[[ Extract, beginning ]]

The Question
Yes, more than once. I’m no longer in my twenties, so looks aren’t the first thing I notice anymore. After meeting someone, I ask myself: Would I want to see them again? It’s not about deciding if I want to spend the rest of my life with them, just if I want to meet again. If the answer is yes, then anything could grow from there.
The Husband
My ex-husband was a funny little guy: short and chubby. When I first met him, I was almost put off, but his way with words quickly won me over. We were married for three years, but the initial big love turned sour. He was frustrated that I was taller than him, and deep down, I felt like I was doing him a favor by being with him despite his looks. That toxic dynamic didn’t last long, but we’re still on good terms today.
The Back
I dated a cute girl with a broad back. I thought I’d get used to it, but it bothered me more and more. She was sweet and devoted, but didn’t understand why I was becoming less kind to her. When we broke up, I lied and said I hadn’t fully moved on from my previous relationship—I couldn’t admit that I was just fixated on her broad back.

[[ Extract, end ]]
[[ The data, beginning ]]

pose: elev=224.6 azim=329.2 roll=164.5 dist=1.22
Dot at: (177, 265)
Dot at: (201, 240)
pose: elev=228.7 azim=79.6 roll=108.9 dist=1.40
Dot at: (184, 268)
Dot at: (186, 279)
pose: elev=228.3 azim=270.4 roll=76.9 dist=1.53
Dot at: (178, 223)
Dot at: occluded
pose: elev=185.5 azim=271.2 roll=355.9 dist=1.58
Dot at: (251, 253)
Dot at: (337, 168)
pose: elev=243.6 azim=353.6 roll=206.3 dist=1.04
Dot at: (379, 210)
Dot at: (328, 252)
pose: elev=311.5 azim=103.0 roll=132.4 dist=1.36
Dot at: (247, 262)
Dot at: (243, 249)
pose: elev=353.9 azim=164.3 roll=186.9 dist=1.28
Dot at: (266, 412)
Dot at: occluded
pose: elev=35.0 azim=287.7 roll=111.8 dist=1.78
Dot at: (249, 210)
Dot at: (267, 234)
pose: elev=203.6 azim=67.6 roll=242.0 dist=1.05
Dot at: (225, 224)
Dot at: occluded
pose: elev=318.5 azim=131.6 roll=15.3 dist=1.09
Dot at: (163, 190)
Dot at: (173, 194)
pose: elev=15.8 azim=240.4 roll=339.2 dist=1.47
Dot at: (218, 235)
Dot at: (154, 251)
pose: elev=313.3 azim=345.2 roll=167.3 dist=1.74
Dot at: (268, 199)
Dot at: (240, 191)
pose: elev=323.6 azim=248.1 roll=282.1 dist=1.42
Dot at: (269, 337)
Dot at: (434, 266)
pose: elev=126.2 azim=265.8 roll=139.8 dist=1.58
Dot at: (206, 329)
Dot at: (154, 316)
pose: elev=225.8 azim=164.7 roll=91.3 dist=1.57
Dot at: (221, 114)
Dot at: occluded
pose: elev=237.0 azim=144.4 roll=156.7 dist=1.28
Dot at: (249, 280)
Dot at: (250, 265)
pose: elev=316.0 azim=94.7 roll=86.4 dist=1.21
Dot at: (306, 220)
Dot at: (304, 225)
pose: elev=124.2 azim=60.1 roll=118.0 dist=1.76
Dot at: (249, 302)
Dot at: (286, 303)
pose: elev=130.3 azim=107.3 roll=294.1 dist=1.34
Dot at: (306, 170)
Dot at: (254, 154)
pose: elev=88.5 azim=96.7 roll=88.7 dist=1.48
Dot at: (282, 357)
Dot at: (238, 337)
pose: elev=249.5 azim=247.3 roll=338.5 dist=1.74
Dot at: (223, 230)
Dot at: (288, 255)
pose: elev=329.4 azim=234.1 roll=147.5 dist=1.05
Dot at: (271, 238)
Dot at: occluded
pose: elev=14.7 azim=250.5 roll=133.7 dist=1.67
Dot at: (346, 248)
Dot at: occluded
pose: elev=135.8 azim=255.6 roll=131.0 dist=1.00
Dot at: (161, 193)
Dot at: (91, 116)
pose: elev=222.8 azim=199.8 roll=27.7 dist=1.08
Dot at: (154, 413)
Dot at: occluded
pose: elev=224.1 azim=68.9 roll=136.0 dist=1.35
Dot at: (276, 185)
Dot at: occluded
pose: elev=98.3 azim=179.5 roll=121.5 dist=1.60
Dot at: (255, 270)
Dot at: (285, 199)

[[ The data, end ]]

→ What the task requires:
Rewrite the portion of the dating account between "The Husband" and "good terms today.", inclusive, with "three years" changed to "five years".

→ Answer area:
The Husband
My ex-husband was a funny little guy: short and chubby. When I first met him, I was almost put off, but his way with words quickly won me over. We were married for five years, but the initial big love turned sour. He was frustrated that I was taller than him, and deep down, I felt like I was doing him a favor by being with him despite his looks. That toxic dynamic didn’t last long, but we’re still on good terms today.